- _Questions_
A – Reproduce the stretch of the cross-validation study guide from "Overfitting and Underfitting" through "(L1, L2 regularization)".
B – Answer these questions using the study guide on cross-validation and model selection.
(i) How many folds does K-fold cross-validation typically use?
(ii) What share of the data does the training set make up in the holdout method?
(iii) Which regularization techniques are named as ways to mitigate overfitting?
C – Continue the study guide on cross-validation and model selection from its last line, keeping the same bulleted format.

- _Given text_
########
Fiveable

🎲Data Science Statistics Unit 17 Review

QR code for Data Science Statistics practice questions

17.3 Cross-validation and Model Selection

17.3 Cross-validation and Model Selection

Written by the Fiveable Content Team • Last updated August 2025
Written by the Fiveable Content Team • Last updated August 2025
🎲Data Science Statistics
Unit & Topic Study Guides

Cross-validation and model selection are crucial for building reliable machine learning models. These techniques help assess model performance, prevent overfitting, and choose the best model for a given task.

By using methods like k-fold cross-validation and hyperparameter tuning, we can optimize our models and ensure they generalize well to new data. This connects to the broader themes of statistical learning theory and regularization.

Cross-validation Techniques

K-fold and Leave-one-out Cross-validation

  • K-fold cross-validation divides data into K subsets (folds) for model evaluation
    • Typically uses 5 or 10 folds
    • Trains model on K-1 folds and tests on remaining fold
    • Repeats process K times, with each fold serving as test set once
    • Provides robust estimate of model performance across different data partitions
  • Leave-one-out cross-validation represents extreme case of K-fold where K equals number of data points
    • Trains model on all but one data point, tests on excluded point
    • Repeats for each data point in dataset
    • Computationally intensive for large datasets but provides nearly unbiased estimate of model performance

Holdout Method and Data Partitioning

  • Holdout method splits data into separate training, validation, and test sets
  • Training set comprises largest portion (60-80%) used to fit model parameters
    • Exposes model to diverse examples for learning patterns and relationships
  • Validation set (10-20%) evaluates model performance during development
    • Helps tune hyperparameters and select best-performing model
  • Test set (10-20%) assesses final model performance on unseen data
    • Provides unbiased estimate of model's generalization ability
  • Stratified sampling ensures representative distribution of target variable across sets

Model Fitting and Complexity

Overfitting and Underfitting

  • Overfitting occurs when model learns noise in training data too closely
    • Results in high training accuracy but poor generalization to new data
    • Characterized by complex model with many parameters
    • Can be mitigated through regularization techniques (L1, L2 regularization)
########
Saved entries
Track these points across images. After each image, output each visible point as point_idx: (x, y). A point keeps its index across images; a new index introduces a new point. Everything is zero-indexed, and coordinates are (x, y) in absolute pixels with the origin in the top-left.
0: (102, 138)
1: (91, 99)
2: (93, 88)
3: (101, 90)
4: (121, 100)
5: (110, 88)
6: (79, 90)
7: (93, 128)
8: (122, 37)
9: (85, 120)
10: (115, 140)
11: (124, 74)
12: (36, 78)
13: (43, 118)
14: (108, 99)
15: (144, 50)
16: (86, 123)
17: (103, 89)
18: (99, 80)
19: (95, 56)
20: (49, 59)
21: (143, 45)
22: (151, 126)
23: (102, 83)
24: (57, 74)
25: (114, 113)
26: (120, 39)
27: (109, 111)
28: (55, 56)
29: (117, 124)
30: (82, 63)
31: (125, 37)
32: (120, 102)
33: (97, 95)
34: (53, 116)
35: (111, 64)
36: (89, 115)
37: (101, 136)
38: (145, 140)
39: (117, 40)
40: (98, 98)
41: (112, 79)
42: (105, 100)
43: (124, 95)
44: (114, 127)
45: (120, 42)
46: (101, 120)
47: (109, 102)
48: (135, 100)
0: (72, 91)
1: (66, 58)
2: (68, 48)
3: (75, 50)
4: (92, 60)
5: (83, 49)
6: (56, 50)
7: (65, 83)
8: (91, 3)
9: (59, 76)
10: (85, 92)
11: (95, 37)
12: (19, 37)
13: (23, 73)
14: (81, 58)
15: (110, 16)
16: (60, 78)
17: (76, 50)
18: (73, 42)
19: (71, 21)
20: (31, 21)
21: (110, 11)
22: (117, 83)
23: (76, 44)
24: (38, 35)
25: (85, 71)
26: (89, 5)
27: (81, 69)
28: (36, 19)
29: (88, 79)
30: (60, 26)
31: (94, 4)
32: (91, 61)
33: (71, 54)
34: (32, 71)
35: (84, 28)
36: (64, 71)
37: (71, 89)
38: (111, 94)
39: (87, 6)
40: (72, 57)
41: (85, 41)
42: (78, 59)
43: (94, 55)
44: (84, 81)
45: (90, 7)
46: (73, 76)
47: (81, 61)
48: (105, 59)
########
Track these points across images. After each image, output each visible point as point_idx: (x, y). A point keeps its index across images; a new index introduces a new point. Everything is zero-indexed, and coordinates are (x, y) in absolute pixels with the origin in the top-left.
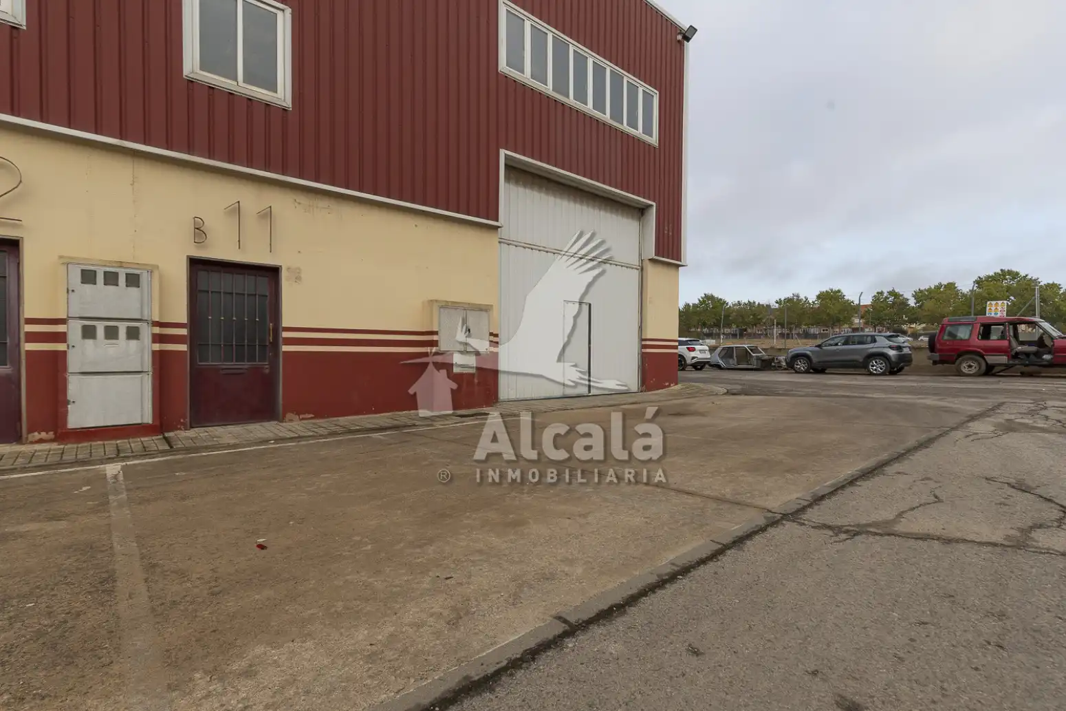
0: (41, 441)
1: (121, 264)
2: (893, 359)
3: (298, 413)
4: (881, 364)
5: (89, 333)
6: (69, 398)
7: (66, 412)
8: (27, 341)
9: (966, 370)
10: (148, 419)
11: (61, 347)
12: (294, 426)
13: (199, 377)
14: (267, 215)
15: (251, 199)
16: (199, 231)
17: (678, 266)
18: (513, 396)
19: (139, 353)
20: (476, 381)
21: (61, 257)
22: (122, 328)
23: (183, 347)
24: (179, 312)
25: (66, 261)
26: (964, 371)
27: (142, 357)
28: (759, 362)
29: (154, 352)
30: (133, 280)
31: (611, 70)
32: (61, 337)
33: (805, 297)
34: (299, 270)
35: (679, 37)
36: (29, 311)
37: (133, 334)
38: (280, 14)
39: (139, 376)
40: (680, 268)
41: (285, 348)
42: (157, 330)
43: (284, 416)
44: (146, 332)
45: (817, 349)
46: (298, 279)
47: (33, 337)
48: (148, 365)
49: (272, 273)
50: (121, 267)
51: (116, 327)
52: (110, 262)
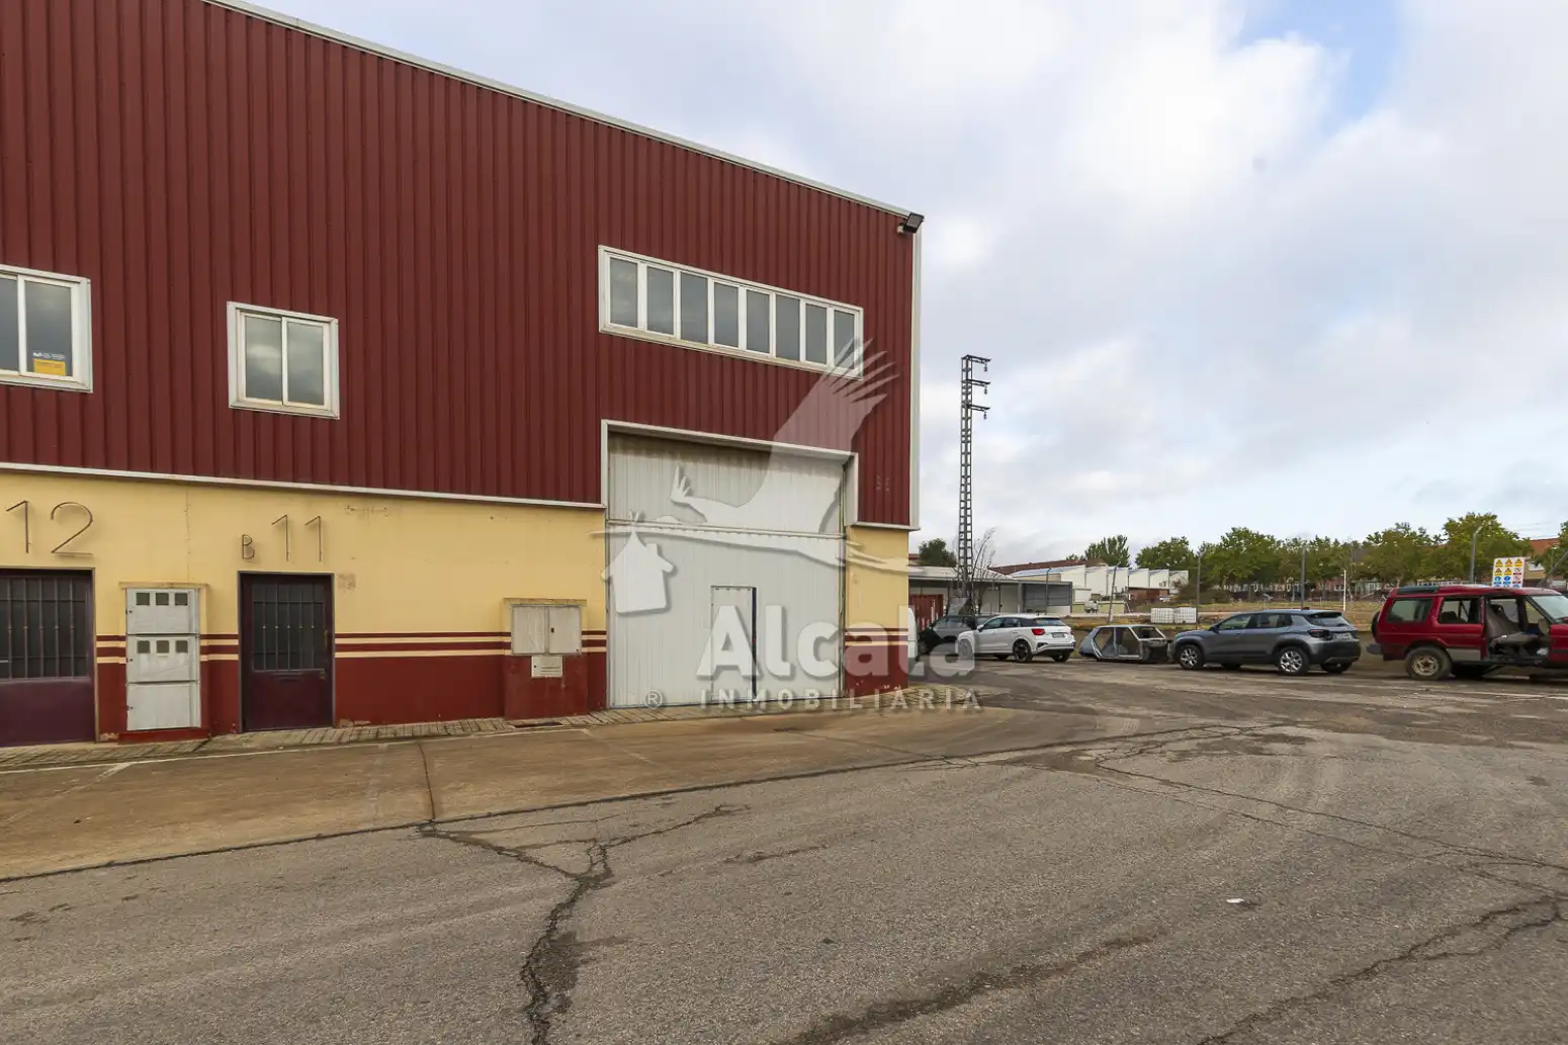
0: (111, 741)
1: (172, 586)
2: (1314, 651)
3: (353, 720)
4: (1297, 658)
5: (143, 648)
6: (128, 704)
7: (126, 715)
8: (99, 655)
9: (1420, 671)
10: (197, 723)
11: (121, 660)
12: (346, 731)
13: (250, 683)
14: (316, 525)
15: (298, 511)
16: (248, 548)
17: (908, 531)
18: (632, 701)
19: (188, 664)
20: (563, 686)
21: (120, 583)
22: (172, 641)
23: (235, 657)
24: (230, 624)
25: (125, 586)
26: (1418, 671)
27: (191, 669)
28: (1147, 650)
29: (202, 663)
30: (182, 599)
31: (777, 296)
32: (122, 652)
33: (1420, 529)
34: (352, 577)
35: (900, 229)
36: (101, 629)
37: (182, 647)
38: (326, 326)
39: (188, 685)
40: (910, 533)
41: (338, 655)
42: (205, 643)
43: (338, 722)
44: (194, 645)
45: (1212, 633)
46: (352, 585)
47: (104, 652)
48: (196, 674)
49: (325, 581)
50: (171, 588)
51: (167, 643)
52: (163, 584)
########
- _Numbered responses_
A –
Overfitting and Underfitting

  • Overfitting occurs when model learns noise in training data too closely
    • Results in high training accuracy but poor generalization to new data
    • Characterized by complex model with many parameters
    • Can be mitigated through regularization techniques (L1, L2 regularization)

B –
(i) 5 or 10 folds.
(ii) 60-80%.
(iii) L1 and L2 regularization.

C –
  • Underfitting happens when model fails to capture underlying patterns in data
    • Produces poor performance on both training and test data
    • Often results from overly simple model or insufficient training
    • Addressed by increasing model complexity or using more sophisticated algorithms

Bias-Variance Tradeoff and Model Complexity

  • Bias-variance tradeoff balances model's ability to fit training data vs. generalize to new data
    • High bias models tend to underfit, missing important patterns (linear regression)
    • High variance models tend to overfit, capturing noise (decision trees)
  • Model complexity directly influences bias-variance tradeoff
    • Simple models (low complexity) often have high bias but low variance
    • Complex models (high complexity) typically have low bias but high variance
  • Optimal model complexity minimizes total error (bias + variance)
    • Achieved through techniques like cross-validation and regularization
  • Learning curves help visualize relationship between model complexity and performance
    • Plot training and validation error against model complexity or training set size

Hyperparameter Tuning

Hyperparameter Optimization Techniques

  • Hyperparameter tuning adjusts model configuration to optimize performance
    • Includes parameters not learned during training (learning rate, regularization strength)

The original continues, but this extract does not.